The logic is almost always: if it's family, then be convenient, especially for the decision-maker.
Experience strategists need to be far more sophisticated in their understanding of families today than in years past. Gone are the days when we can say that by treating each member of the family with care and respect is strategic. Families are dynamic units. They morph, adjust, accommodate, and relate. If all we see is the static number of individuals in a family then we miss what ‘the family’ is actually about.
Five Findings on The New Family Dynamic
Family members recognize and work within their own systems. The study of these systems shows far more opportunities for companies to create value and engage their customers than they currently deliver.

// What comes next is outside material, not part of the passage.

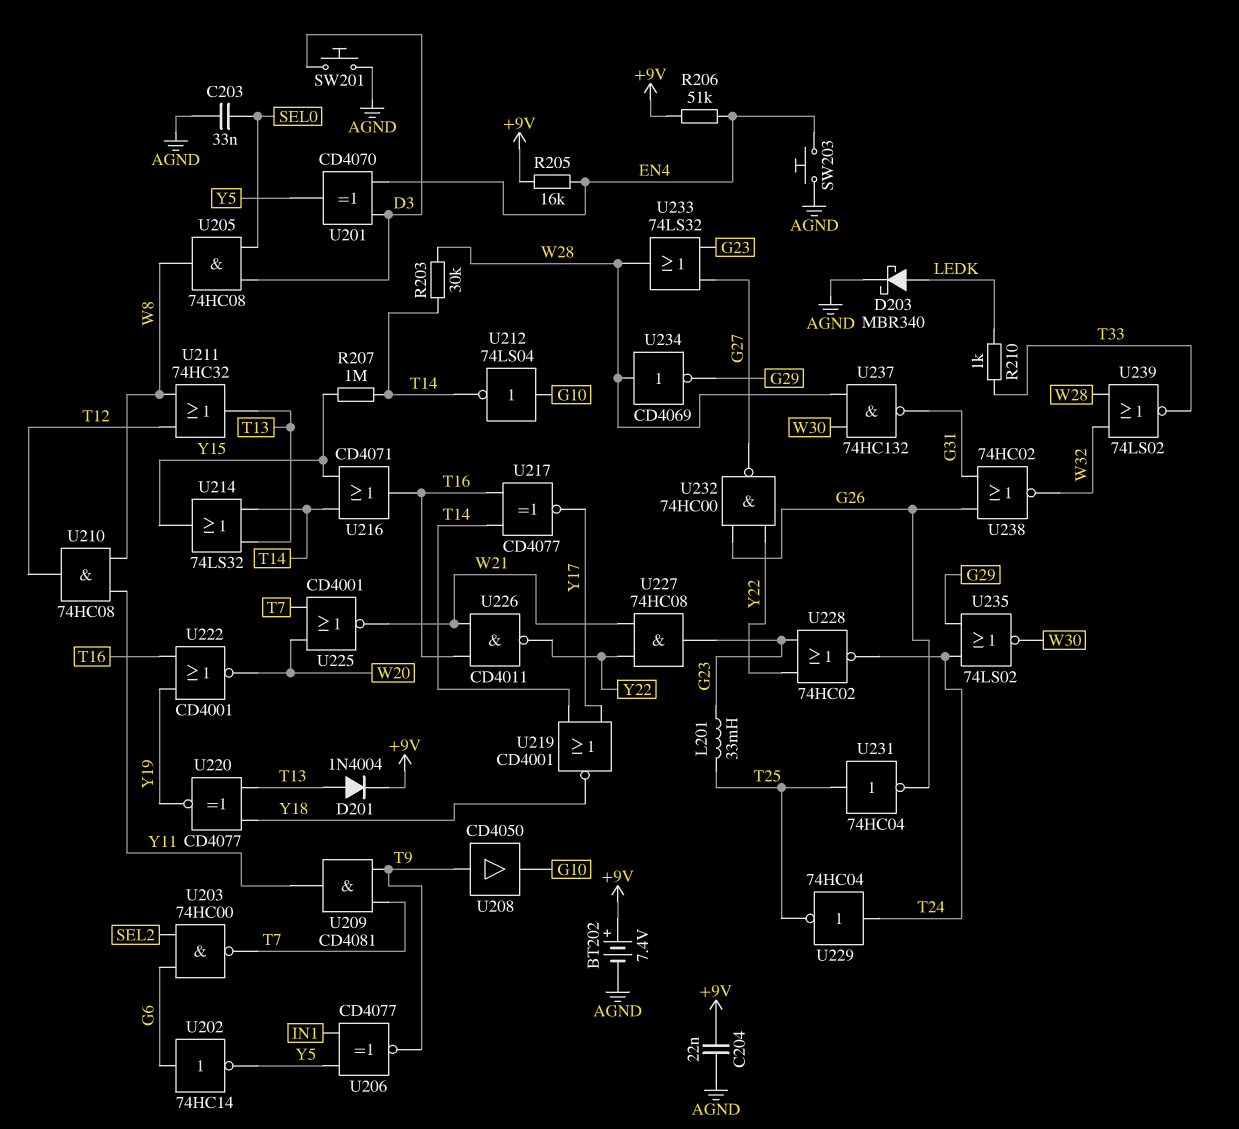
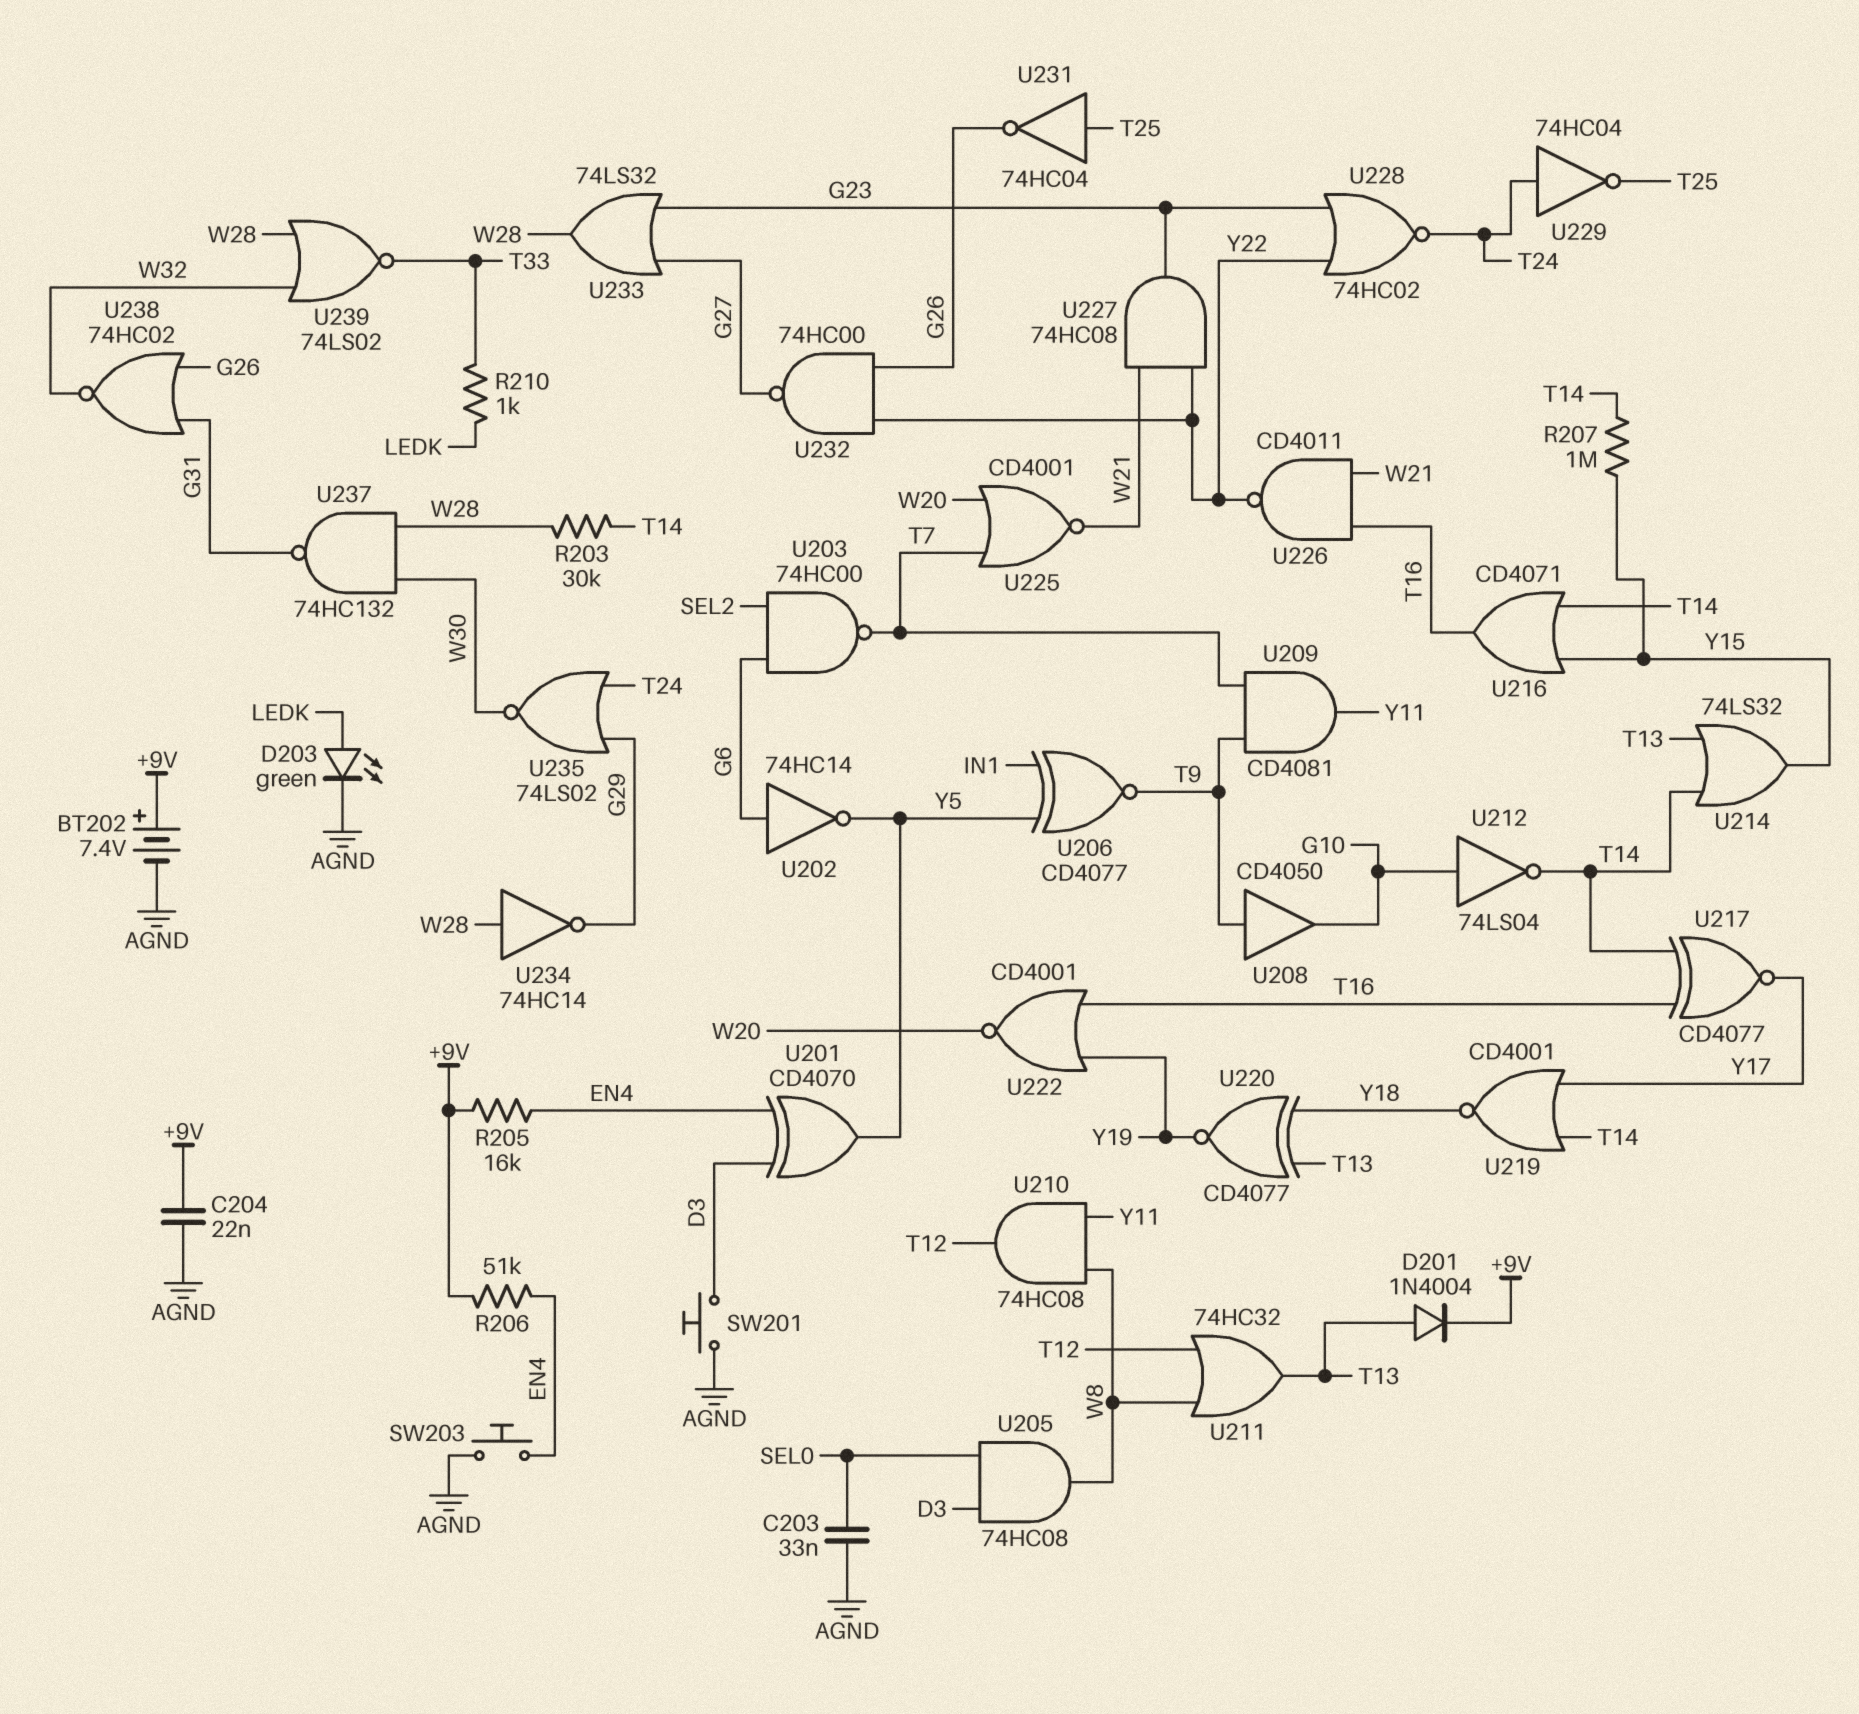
D203: schottky MBR340 (A LEDK, K AGND) -> LED green (A LEDK, K AGND)
L201: 33mH (G23, T25) -> none
U234: NOT CD4069 (in W28, out G29) -> NOT 74HC14 (in W28, out G29)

All members of the family multitask, all the time. It’s not just the parents; the kids are naturals at doing different things simultaneously. Which means engagement with families is about the total volume of the family’s attention.
Families like dashboards. Families share data. Family connection is present in every group text, playlist, virtual chat, Google doc, calendaring tool, and on and on. Companies design data rich tools for individuals. They should design them for families.
There is no work/life balance. There is just balance. Families are concerned about stressors of each member. Kids see their parents working and adjust to allow them to balance work requirements with immediate needs.
Many families have become quite skilled at creating family dynamics. We’ve identified the following dynamics: families who nurture, families who collaborate, families who struggle, families who are safe spaces, and families who are figuring life out.
Today, time well spent for families doesn’t necessarily mean time together focused on the same thing. Time well spent feels more and more like a set of experiences that are in motion, with individuals coming in and out of the conversations and activities. It’s about group decision-making, democratic enjoyment, and agreement. Time well spent is about meeting everyone’s needs through everyone and with each other. And then balancing all that movement with peaceful time and personal rejuvenation.
If your customer is a member of a family, you can do far more for that customer by focusing on family dynamics than you can by focusing on individual preferences.